Collected data
▶
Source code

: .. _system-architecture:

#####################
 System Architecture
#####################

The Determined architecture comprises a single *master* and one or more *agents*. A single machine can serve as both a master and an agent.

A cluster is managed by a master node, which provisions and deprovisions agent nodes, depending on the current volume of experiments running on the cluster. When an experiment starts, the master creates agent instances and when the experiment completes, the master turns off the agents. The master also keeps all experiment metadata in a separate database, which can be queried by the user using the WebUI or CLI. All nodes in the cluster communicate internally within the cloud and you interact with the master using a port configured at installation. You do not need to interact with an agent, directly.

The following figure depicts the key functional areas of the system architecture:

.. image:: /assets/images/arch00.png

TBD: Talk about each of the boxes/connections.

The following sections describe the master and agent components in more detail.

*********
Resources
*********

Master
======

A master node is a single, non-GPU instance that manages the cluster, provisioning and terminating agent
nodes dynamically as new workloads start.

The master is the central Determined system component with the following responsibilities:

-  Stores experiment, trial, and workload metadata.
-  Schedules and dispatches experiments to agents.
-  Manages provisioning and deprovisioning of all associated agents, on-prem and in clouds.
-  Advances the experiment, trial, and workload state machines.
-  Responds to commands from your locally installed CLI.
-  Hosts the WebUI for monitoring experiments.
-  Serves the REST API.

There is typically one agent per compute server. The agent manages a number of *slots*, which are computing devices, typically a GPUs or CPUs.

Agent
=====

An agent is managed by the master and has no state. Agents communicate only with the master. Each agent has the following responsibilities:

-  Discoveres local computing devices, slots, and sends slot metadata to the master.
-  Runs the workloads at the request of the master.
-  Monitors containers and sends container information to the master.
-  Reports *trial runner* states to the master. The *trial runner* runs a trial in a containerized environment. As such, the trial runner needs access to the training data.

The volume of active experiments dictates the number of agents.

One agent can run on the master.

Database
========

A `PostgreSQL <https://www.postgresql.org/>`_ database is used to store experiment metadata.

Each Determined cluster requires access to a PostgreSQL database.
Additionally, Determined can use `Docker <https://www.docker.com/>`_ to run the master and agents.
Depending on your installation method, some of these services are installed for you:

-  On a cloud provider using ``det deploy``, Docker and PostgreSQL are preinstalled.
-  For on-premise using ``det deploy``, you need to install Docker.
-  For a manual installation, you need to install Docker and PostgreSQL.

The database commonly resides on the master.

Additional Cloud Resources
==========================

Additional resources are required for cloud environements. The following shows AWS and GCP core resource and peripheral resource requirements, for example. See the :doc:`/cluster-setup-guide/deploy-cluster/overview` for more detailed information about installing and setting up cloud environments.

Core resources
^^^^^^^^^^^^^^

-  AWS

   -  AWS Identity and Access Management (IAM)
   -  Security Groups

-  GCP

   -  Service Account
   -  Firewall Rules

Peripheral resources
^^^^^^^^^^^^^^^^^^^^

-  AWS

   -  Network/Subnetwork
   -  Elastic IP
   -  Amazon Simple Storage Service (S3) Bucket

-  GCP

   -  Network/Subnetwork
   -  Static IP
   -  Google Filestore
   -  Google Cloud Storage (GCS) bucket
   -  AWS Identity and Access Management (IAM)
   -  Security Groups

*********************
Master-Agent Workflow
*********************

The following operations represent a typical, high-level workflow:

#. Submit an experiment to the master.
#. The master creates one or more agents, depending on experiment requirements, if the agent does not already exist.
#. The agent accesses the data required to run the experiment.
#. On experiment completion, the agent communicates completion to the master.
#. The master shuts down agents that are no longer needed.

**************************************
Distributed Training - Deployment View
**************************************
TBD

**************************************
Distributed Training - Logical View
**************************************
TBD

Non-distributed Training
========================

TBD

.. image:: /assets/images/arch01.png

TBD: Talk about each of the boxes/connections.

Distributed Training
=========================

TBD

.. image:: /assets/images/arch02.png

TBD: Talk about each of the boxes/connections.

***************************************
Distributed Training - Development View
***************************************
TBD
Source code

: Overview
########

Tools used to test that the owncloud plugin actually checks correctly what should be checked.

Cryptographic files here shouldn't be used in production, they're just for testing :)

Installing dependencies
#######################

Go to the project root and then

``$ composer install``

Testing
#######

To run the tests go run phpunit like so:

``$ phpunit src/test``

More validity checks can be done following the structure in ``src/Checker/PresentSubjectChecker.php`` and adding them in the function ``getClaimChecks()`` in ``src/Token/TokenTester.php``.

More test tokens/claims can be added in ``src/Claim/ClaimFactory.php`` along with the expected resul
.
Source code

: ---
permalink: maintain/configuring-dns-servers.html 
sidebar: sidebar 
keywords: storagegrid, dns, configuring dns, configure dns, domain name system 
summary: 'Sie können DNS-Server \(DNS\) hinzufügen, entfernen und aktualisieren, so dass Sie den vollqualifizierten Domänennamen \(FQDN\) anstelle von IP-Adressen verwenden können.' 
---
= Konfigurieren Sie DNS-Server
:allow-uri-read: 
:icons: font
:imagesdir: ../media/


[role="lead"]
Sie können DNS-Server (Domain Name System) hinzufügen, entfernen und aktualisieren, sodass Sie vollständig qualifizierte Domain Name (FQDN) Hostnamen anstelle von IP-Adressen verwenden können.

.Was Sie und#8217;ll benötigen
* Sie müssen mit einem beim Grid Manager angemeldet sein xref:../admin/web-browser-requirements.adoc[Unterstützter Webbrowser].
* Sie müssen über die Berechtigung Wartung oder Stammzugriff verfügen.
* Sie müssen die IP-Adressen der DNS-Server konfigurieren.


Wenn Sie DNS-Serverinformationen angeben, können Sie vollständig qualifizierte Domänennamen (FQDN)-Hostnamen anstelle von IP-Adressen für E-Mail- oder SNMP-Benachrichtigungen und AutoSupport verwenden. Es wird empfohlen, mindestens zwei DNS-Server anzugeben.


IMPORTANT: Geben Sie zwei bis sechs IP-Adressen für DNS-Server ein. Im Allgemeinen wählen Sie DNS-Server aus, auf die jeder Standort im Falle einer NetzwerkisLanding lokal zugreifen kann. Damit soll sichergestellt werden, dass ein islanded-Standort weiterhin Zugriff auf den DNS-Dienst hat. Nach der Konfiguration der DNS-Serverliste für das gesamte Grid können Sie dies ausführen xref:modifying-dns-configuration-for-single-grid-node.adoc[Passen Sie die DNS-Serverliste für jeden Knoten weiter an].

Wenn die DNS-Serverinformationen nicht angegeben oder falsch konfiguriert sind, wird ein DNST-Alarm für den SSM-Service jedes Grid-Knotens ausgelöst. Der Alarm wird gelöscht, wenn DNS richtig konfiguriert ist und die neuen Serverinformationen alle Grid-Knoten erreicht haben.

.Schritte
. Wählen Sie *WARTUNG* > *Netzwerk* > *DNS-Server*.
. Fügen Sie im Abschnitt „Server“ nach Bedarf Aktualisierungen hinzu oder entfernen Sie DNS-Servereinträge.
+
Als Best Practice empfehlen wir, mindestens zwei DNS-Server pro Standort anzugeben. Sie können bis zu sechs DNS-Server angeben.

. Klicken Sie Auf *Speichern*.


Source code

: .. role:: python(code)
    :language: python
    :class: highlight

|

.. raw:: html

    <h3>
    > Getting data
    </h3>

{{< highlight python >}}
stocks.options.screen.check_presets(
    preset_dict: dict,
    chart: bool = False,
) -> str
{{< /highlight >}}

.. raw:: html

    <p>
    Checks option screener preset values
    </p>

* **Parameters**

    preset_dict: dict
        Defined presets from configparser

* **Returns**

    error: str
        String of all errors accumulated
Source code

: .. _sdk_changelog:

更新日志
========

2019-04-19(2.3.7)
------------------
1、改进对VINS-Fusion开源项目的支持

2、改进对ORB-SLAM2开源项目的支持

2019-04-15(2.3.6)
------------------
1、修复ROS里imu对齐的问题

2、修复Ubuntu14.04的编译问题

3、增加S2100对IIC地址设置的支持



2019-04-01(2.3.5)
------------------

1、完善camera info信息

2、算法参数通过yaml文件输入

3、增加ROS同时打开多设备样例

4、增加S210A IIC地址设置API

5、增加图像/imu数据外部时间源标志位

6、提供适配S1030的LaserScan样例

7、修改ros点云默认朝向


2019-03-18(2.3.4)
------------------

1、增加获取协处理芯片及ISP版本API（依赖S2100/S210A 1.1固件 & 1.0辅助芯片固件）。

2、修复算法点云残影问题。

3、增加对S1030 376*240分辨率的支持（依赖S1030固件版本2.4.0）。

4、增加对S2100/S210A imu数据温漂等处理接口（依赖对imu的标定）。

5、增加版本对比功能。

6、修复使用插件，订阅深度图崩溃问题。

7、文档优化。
◀
## YOUR ASSIGNMENT
Return every line in the records that includes the string "wird".

## RESPONSE AREA
Wenn Sie DNS-Serverinformationen angeben, können Sie vollständig qualifizierte Domänennamen (FQDN)-Hostnamen anstelle von IP-Adressen für E-Mail- oder SNMP-Benachrichtigungen und AutoSupport verwenden. Es wird empfohlen, mindestens zwei DNS-Server anzugeben.
Wenn die DNS-Serverinformationen nicht angegeben oder falsch konfiguriert sind, wird ein DNST-Alarm für den SSM-Service jedes Grid-Knotens ausgelöst. Der Alarm wird gelöscht, wenn DNS richtig konfiguriert ist und die neuen Serverinformationen alle Grid-Knoten erreicht haben.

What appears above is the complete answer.